仏 教 と現 代

御嶽山と川内原発

 御嶽山の噴火は大きな被害をもたらしました。亡くなられた方のご冥福をお祈りし、被災された方には心からお見舞い申し上げます。

 今回噴火した御嶽山は、長野県と岐阜県の県境にある「おんたけさん」でした。ここのほかに、全国に「御嶽山」「御岳山」(おんたけさん、みたけやま)と称されている山があります。いずれも山頂には御嶽(御岳)神社があり、白装束や修験道の姿で登る人が多く見られ、日本の山岳信仰の典型といっていい山々です。

 なぜこれらの山々が信仰を集めるのか。滝や行場があるという条件もさりながら、やはり噴火の怖さからくる自然への畏怖が根本にあるのではないでしょうか。古代の人は危険な山を、気軽に立ち入ってはいけない場所=聖地として畏怖し、自然との適度な距離感を保ってきたと思われます。

 8月の広島土砂災害は、自然災害とはいえ、気候変動(地球温暖化)による豪雨と無理な土地開発という点で「人災」の側面が強くあります。かたや今回の御嶽山の噴火は、まったく予期しえない天災とされています。ですが、どちらも「自然に対して謙虚になりなさい」という警告のように私には感じられます。

 御嶽山の噴火を目の当たりにして、改めて浮き彫りになってくるのは、鹿児島県の川内原発再稼働の問題です。川内原発の近くには、今も常に灰を出し続けている桜島があります。過去の噴火では、薩摩川内市のあたりに巨石が飛んできているそうです。もっといえば、鹿児島県はほぼまるごとが桜島のカルデラのような土地なのです。

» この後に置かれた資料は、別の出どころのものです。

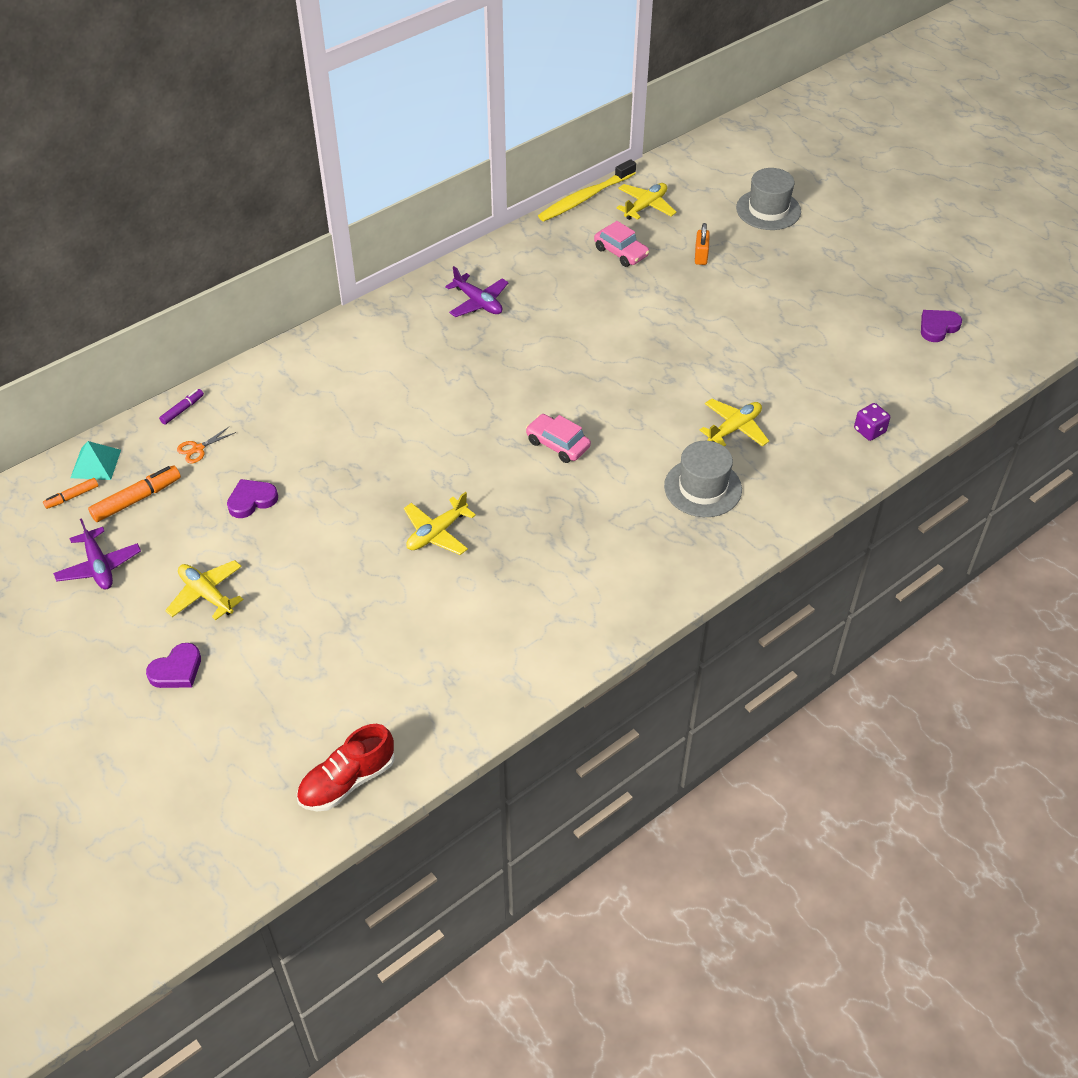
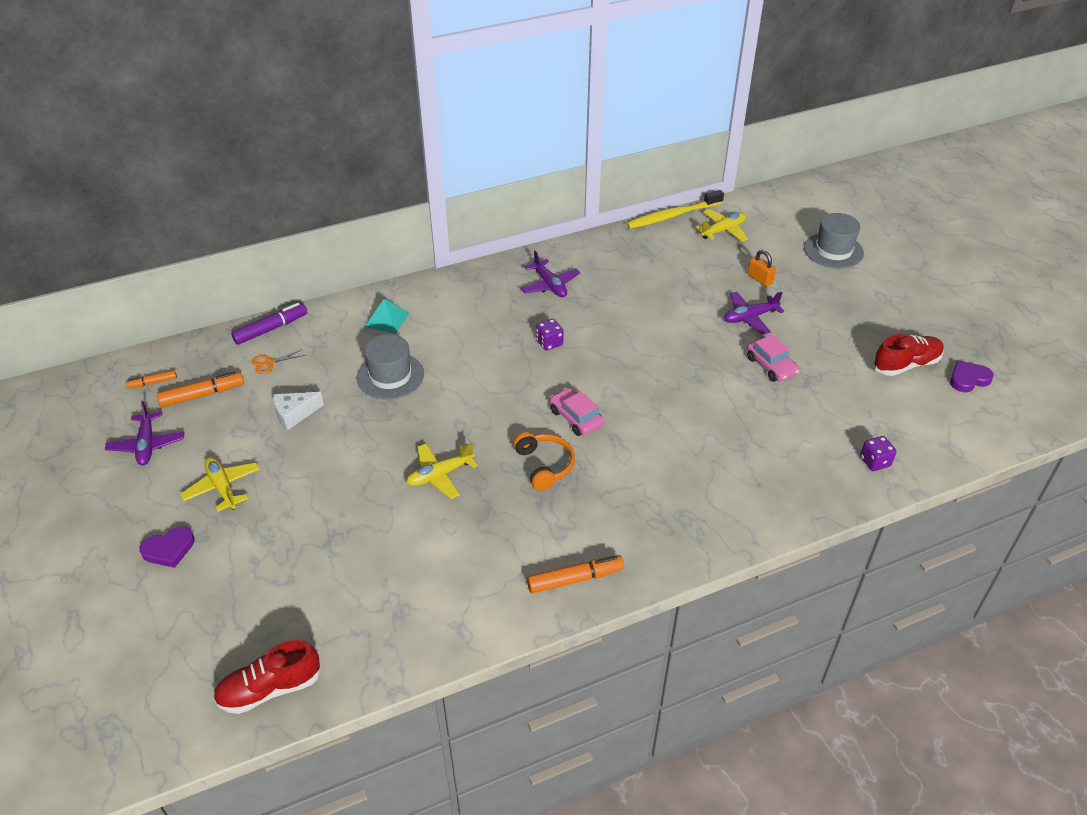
camera: 15 degrees right, 5 degrees down
turquoise pyramid [71,441,121,480] -> turquoise pyramid moved to [365,299,409,334]
purple marker [159,389,204,425] -> purple marker [231,303,307,345], size x1.71
purple heart [227,479,278,518] -> white cheese [273,392,324,431]
pink car [594,221,649,267] -> pink car moved to [747,335,800,382]
grey hat [664,441,742,517] -> grey hat moved to [357,334,424,400]
orange padlock [695,223,710,265] -> orange padlock turned 60 degrees counterclockwise [747,250,776,287]
yellow plane [700,399,769,447] -> none
none -> orange headphones [513,432,575,491]
none -> orange marker [527,555,624,594]
none -> purple dice [536,319,564,350]
none -> purple plane [724,292,785,335]
none -> red shoe [873,334,944,376]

 川内原発の再稼働をめぐっては、東京大学地震研究所の中田節也教授が「巨大噴火の時期や規模を予測することは、現在の火山学では極めて困難、無理である」と発言しています。また、菅官房長官が「川内原発には火山灰は届かない」と言っていることについては、そもそも火山審査の場に専門家が入っていませんでした。しかし、原子力規制委員会の審査では、原発から数キロの近傍に火砕流の痕跡があり、九州電力でさえ最終的には火砕流が到達する可能性を認めていたことが明らかになっています。

 にもかかわらず、川内原発の再稼働はもはや既定路線になっているかのようです。住民の避難計画も曖昧なままです。10km圏内ですぐに用意できるバスは必要数のたった4分の1しかないが、大丈夫なのか? お年寄りや障碍者の避難方法や受け入れ先は決まっているのか? 避難先での放射能検査態勢は整っているのか? そもそも桜島が噴火して火砕流が流れる中を、どうやって避難するのか? 噴石が飛んでくる中、どうやって原子炉から核燃料を安全に抜き出すのか? …どれもこれも、きちんとした答えは出ていません。「自然をなめている」としか言いようがないのです。

 薩摩の偉人、西郷隆盛は「敬天愛人」という言葉を好んで用いました。天を敬うのであれば、自然を畏れぬ愚かな行為を見過ごせないでしょう。人を愛するのであれば、命を傷つけることに鈍感ではいられないでしょう。